The thing is, this is the sort of thing that I hope people only do because they have to, while I suspect my father did it because somewhere inside, he valued money more than relationships. This is the part where I start to feel sad about other people's problems rather than enjoying hearing complaints, because the people with the real problems in life hardly ever seem to be the ones complaining; they're too busy working to dig themselves out of their problems. I can complain, but in the end, this is only a temporary thing. My wife will be going back to work soon part time, as my childen are now old enough to start preschool. I'll drop my second job, and get some training to start a new career that will bring me more income. I've got a Bachelor's degree, and am looking to get a Master's in the future, and I have a lot of opportunity for upward mobility, even though my present situation is far from ideal. I'm not looking to own a big house and a fancy sports car, only to live my life with my family with some savings in the bank for emergencies and knowing that I will be able to send my children to college some day if they choose to go there (which I hope they will). I really think that I'll get there some day, maybe even within the next year or so. I also realize that there are many, many people who are not only not there, but will never get there.

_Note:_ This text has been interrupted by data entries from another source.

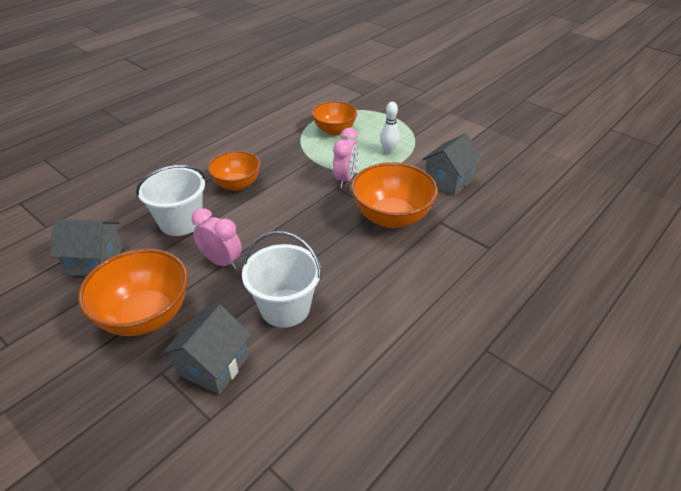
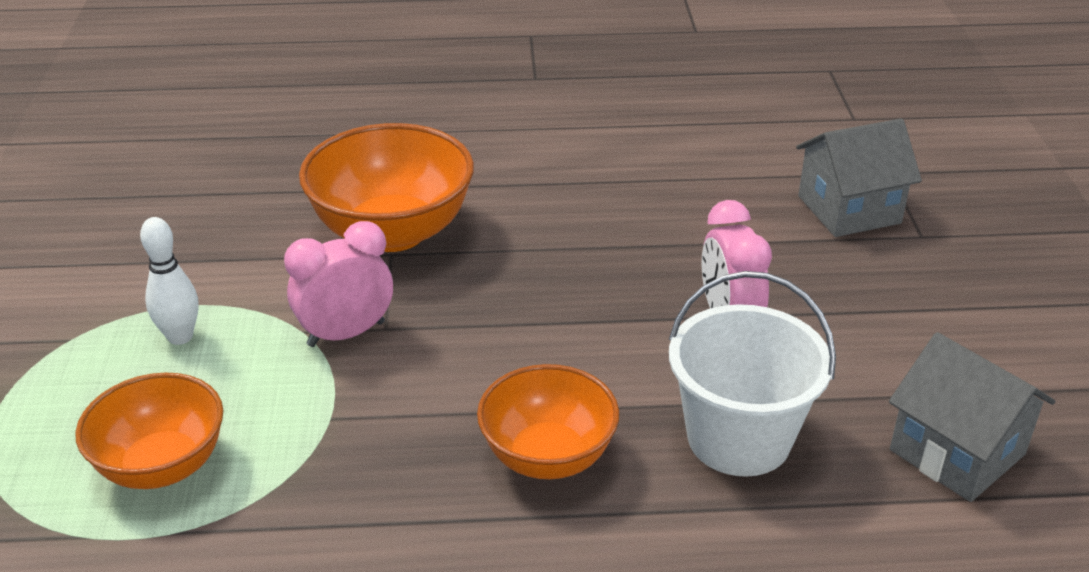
camera: 135 degrees left, 5 degrees down
orange bowl [78,249,188,336] -> none
white bucket [242,231,321,328] -> none
grey house [422,134,483,196] -> none

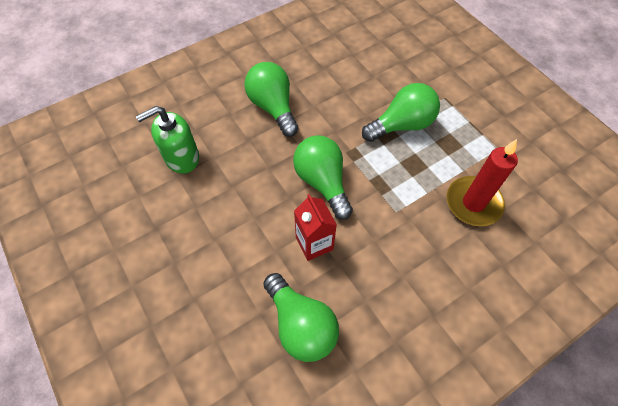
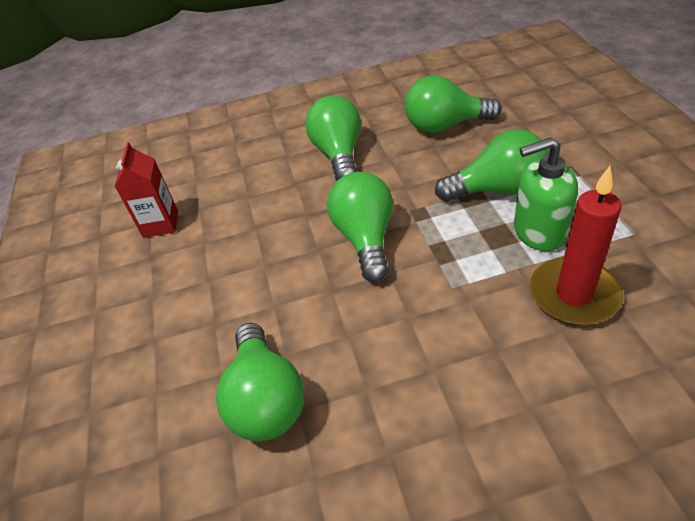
camera: 25 degrees right, 15 degrees down
green soap dispenser [136,106,199,174] -> green soap dispenser moved to [514,137,578,251]
red carton [294,194,337,261] -> red carton moved to [114,142,178,238]
none -> green light bulb [405,75,502,133]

There are people out there with families to support that they have to work two full-time jobs at minimum wage in order to do so, and their children must hardly know them. They sacrifice having the sort of personal relationship that (I hope) we all want to have with our children, not for a brighter future, but so that they don't starve. Sometimes it seems like one of the biggest injustices in life: that there are people who are trying hard to make life and families work, and are contributing to society in an irreplaceable manner no doubt, but never quite make things work out for themselves. Call me an anti-capitalist, but I have a hard time stomaching people who make millions of dollars who are doing it only for the purpose of making tons of money while there are others making next to nothing who only want to feed their children and put a roof over their heads.

So, depressed over my blog, depressed over my own problems, depressed over other people's problems, and even depressed over other people's successes, I take a moment out to complain. I hope I have entertained.